Once I had that working, I did the same for `infix:<∩>`. Then I started looking at `infix:<(-)>`. I’ve only ever seen set difference used as a binary operation, so my first step was to think about how to generalize it to N arguments. My thought was `\$a (-) \$b (-) \$c` should be `(\$a (-) \$b) (-) \$c`. If someone has a good reason this shouldn’t be the case, please let me know!

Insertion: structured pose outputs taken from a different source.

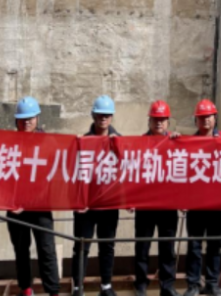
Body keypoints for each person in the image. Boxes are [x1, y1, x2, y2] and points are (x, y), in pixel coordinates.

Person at [6, 97, 60, 296]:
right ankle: (26, 288)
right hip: (16, 207)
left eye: (30, 118)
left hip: (41, 206)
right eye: (22, 118)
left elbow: (53, 176)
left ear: (37, 118)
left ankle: (53, 290)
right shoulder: (9, 144)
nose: (26, 121)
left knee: (46, 249)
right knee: (21, 250)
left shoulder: (49, 143)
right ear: (16, 121)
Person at [72, 96, 122, 296]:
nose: (103, 118)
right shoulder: (82, 141)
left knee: (107, 246)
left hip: (109, 204)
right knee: (82, 246)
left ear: (112, 117)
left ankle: (106, 286)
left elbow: (127, 172)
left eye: (107, 115)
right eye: (100, 114)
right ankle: (78, 287)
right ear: (93, 115)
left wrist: (127, 199)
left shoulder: (120, 141)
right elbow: (75, 174)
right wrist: (78, 200)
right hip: (86, 205)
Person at [135, 100, 180, 296]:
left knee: (167, 248)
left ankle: (167, 286)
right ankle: (141, 285)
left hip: (168, 205)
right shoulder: (139, 143)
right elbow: (132, 173)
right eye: (155, 119)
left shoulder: (175, 142)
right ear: (149, 121)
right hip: (145, 205)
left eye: (162, 119)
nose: (159, 123)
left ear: (168, 121)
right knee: (142, 248)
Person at [185, 100, 221, 296]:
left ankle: (212, 283)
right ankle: (193, 284)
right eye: (201, 118)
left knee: (215, 245)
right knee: (194, 246)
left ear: (215, 118)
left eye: (208, 117)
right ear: (196, 120)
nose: (205, 121)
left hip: (218, 203)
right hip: (195, 204)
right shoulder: (187, 143)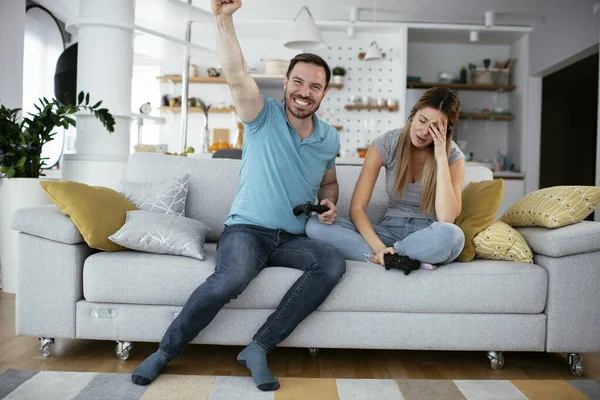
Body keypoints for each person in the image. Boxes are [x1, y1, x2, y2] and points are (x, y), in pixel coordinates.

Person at [131, 0, 346, 392]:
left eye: (315, 85)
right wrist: (223, 19)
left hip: (292, 238)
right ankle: (166, 350)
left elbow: (329, 183)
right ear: (285, 83)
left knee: (331, 263)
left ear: (324, 92)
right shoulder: (261, 115)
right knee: (229, 281)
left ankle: (259, 347)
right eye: (298, 82)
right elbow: (235, 74)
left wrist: (330, 201)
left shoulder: (329, 136)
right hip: (247, 229)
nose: (305, 91)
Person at [306, 87, 465, 268]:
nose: (424, 132)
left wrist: (441, 157)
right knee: (314, 225)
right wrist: (380, 248)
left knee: (453, 235)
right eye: (422, 120)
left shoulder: (453, 156)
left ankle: (399, 255)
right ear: (412, 115)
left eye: (435, 128)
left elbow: (446, 218)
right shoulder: (387, 143)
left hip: (427, 235)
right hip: (389, 231)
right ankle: (389, 257)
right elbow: (357, 209)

Then the next question was, what should `Baggy` objects do here? Previously set difference always converted its arguments to `Set`. But it seemed to me there was a pretty obvious way to do it. After consideration, I concluded it should only use the `Bag` form if the first argument (the “set” things are being subtracted from) was a `Baggy`. Here’s my current code for `infix:<∖>` (note the new name, which is the ISO symbol for set difference rather than the common backslash):

```only sub infix:<∖>(\|\$p) is equiv(&infix:<^>) {
return ∅ unless \$p;
if \$p ~~ Baggy {
my @bags = \$p.map(*.Bag);
my \$base = @bags.shift;
Bag.new-from-pairs(\$base.keys.map({ ; \$_ => \$base{\$_} - [+] @bags>>.{\$_} }));
} else {
my @sets = \$p.map(*.Set);
my \$base = @sets.shift;
Set.new: \$base.keys.grep(* ∉ @sets.any );
}
}
```

This works (I think — I haven’t really tested the `Baggy` functionality, I’ve only run the existing `Set` tests). But it breaks some spectests (which assume set difference always returns a `Set`). And it involves the unspecified details mentioned above, so I’m stepping out on a bit of a limb. So I’m posting here looking for feedback before I commit these changes.

(Edited to add: I’ve also added infix:<⊖> for symmetric difference; that’s one of the standard symbols used, but it’s not ISO standard.)